Medikamentenliste für Senioren: im Notfall informiert

Senioren, die eine Reihe von Medikamenten zu sich nehmen müssen, sollten eine Medikamentenliste führen, denn diese kann lebensrettend sein.


Immer mehr Senioren erfreuen sich heute eines hohen Alters. Und wer dann auch noch gesund und fit ist, bleibt weiterhin aktiv und kann am Leben teilhaben. Nicht zuletzt hat die enorme Weiterentwicklung der Medizin dafür gesorgt, altersbedingte chronische Leiden durch speziell entwickelte Medikamente zu lindern.

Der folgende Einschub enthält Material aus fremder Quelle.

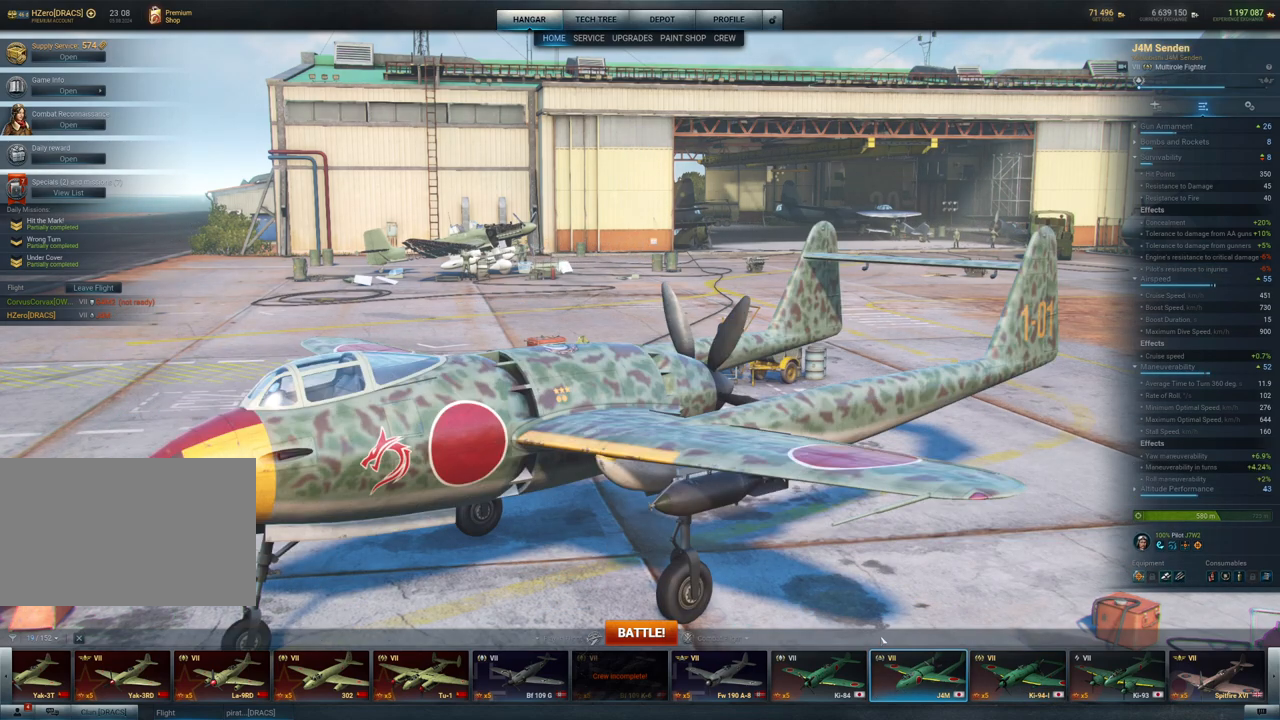
{"keys": [], "mouse": [], "mouse_move": "still", "events": []}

Viele Senioren werden oft von mehreren spezialisierten Ärzten gleichzeitig behandelt. Dies führt dazu, dass jeder Arzt auch Medikamente verschreibt.
Nicht selten nimmt der ältere Mensch deshalb mehr als zehn verschiedene Tabletten zu sich. Eine detailierte Medikamentenliste gibt hier eine gute Übersicht und verschafft Klarheit über die verschriebenen Produkte.

Der Pillencocktail als Zeitbombe
Die meisten verschriebenen Medikamente haben Nebenwirkungen, insbesondere wenn sie mit anderen Medikamenten in Wechselwirkung treten. Gerade der Organismus älterer Menschen schafft es nicht mehr, die Vielzahl der eingenommenen Wirkstoffe zu verarbeiten, aufzunehmen und abzubauen. Die Folge davon sind oftmals zum Beispiel Nierenschäden, Magenbluten und häufige Stürze. Senioren, die eine sorgfältige Medikamentenliste führen sind für diese Fälle gut gerüstet, denn diese Liste gibt einen genauen Aufschluss über die aufgenommenen Wirkstoffe. Senioren sollten zudem engen Kontakt mit dem Hausarzt halten, damit dieser die Zusammensetzung der Liste regelmäßig überprüfen kann.

Die Priscus-Liste
Eine ganze Reihe von Medikamenten weist gefährliche Nebenwirkungen auf, die für Senioren ab 65 Jahren nicht oder nur noch sehr eingeschränkt zu empfehlen sind. Damit ältere Patienten sich selbst einen Überblick über Medikamente verschaffen können, die als gefährlich eingestuft werden, wurde die sogenannte „Priscus-Liste“ entwickelt. Insgesamt 83 verschiedene Arzneimittelwirkstoffe stehen derzeit auf der Priscus-Liste. So können Senioren selbst erkennen, wenn eines ihrer Medikamente einen auf der Liste verzeichneten Wirkstoff enthält.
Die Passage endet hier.